**Written request**
Give back every line of the entries below unchanged, leaving out the pictures.

(Stored entries)
========================================
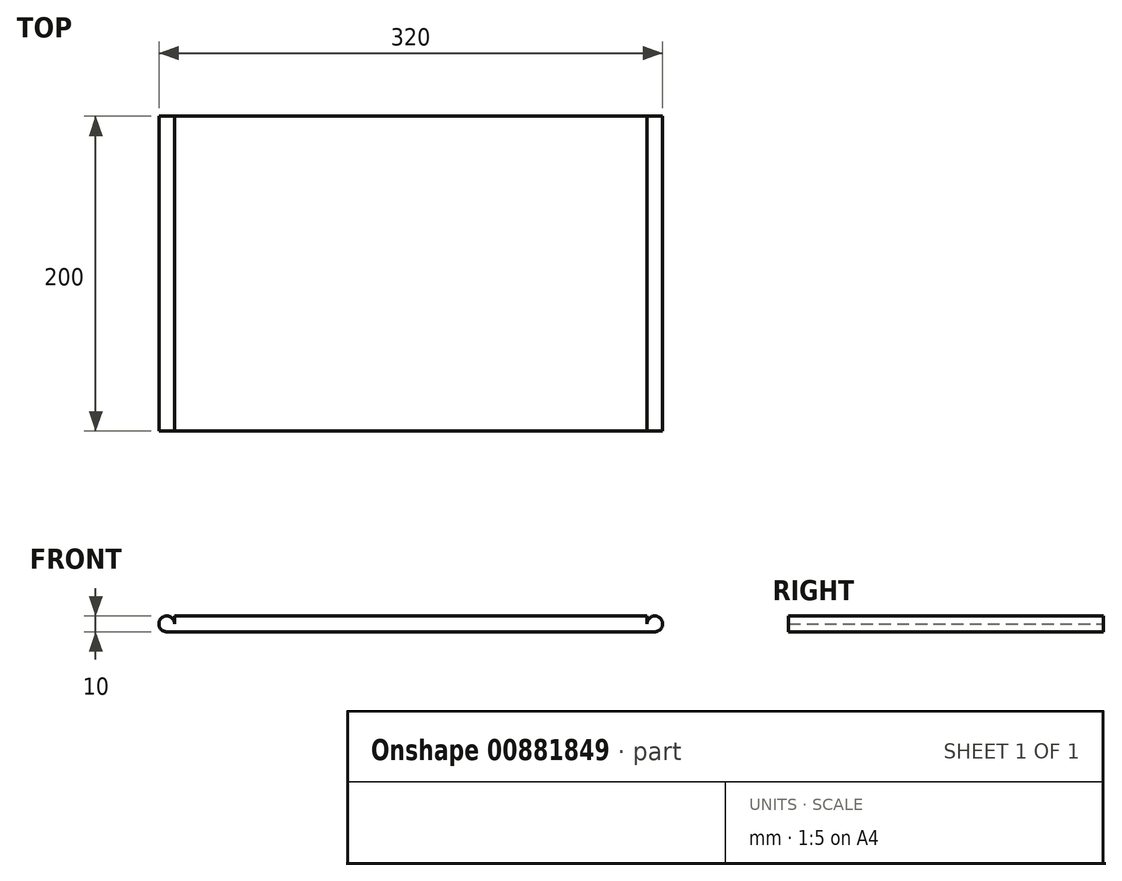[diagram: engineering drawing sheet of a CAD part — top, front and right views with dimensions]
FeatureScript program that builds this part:
annotation { "Feature Type Name" : "Feature", "Feature Type Description" : "" }
export const myFeature = defineFeature(function(context is Context, id is Id, definition is map)
    precondition{}
    {
        {
            var Q0;
            Q0=qCreatedBy(makeId("Front.planeOp"),FACE);
            var sketch = newSketch(context, id + "F0", { "sketchPlane" : qUnion([Q0])});
            skLineSegment(sketch, "E0.bottom", {"start": v(155, -5) * mm, "end": v(-155, -5) * mm});
            skLineSegment(sketch, "E0.top", {"start": v(150, 5) * mm, "end": v(-150, 5) * mm});
            skPoint(sketch, "E0.middle", {"position": v(0, 0) * mm});
            skArc(sketch, "E1", {"start": v(155, -5) * mm, "mid": v(158.54, 3.54) * mm, "end": v(150, 0) * mm});
            skArc(sketch, "E2", {"start": v(-150, 0) * mm, "mid": v(-158.54, 3.54) * mm, "end": v(-155, -5) * mm});
            skLineSegment(sketch, "E3", {"start": v(-150, 0) * mm, "end": v(-150, 5) * mm});
            skLineSegment(sketch, "E4", {"start": v(150, 0) * mm, "end": v(150, 5) * mm});
            skPoint(sketch, "E5.orphan", {"position": v(155, 5) * mm});
            skPoint(sketch, "E6.orphan", {"position": v(-155, 5) * mm});
            skSolve(sketch);
        }
        {
            var Q0;
            Q0=makeQuery(id+"F0.imprint","IMPRINT",FACE,{"disambiguationData":[TD([[makeQuery(id+"F0.imprint","IMPRINT",EDGE,{"derivedFrom":sQuery(id+"F0.wireOp",EDGE,"E0.bottom")}),-1.0]])]});
            extrude(context, id + "F1", {"entities" : qUnion([Q0]), "endBound" : BoundingType.SYMMETRIC, "depth" : 200 * mm, "offsetDistance" : 25.4 * mm});
        }
    });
========================================
**Response to this task**
[diagram: engineering drawing sheet of a CAD part — top, front and right views with dimensions]
FeatureScript program that builds this part:
annotation { "Feature Type Name" : "Feature", "Feature Type Description" : "" }
export const myFeature = defineFeature(function(context is Context, id is Id, definition is map)
    precondition{}
    {
        {
            var Q0;
            Q0=qCreatedBy(makeId("Front.planeOp"),FACE);
            var sketch = newSketch(context, id + "F0", { "sketchPlane" : qUnion([Q0])});
            skLineSegment(sketch, "E0.bottom", {"start": v(155, -5) * mm, "end": v(-155, -5) * mm});
            skLineSegment(sketch, "E0.top", {"start": v(150, 5) * mm, "end": v(-150, 5) * mm});
            skPoint(sketch, "E0.middle", {"position": v(0, 0) * mm});
            skArc(sketch, "E1", {"start": v(155, -5) * mm, "mid": v(158.54, 3.54) * mm, "end": v(150, 0) * mm});
            skArc(sketch, "E2", {"start": v(-150, 0) * mm, "mid": v(-158.54, 3.54) * mm, "end": v(-155, -5) * mm});
            skLineSegment(sketch, "E3", {"start": v(-150, 0) * mm, "end": v(-150, 5) * mm});
            skLineSegment(sketch, "E4", {"start": v(150, 0) * mm, "end": v(150, 5) * mm});
            skPoint(sketch, "E5.orphan", {"position": v(155, 5) * mm});
            skPoint(sketch, "E6.orphan", {"position": v(-155, 5) * mm});
            skSolve(sketch);
        }
        {
            var Q0;
            Q0=makeQuery(id+"F0.imprint","IMPRINT",FACE,{"disambiguationData":[TD([[makeQuery(id+"F0.imprint","IMPRINT",EDGE,{"derivedFrom":sQuery(id+"F0.wireOp",EDGE,"E0.bottom")}),-1.0]])]});
            extrude(context, id + "F1", {"entities" : qUnion([Q0]), "endBound" : BoundingType.SYMMETRIC, "depth" : 200 * mm, "offsetDistance" : 25.4 * mm});
        }
    });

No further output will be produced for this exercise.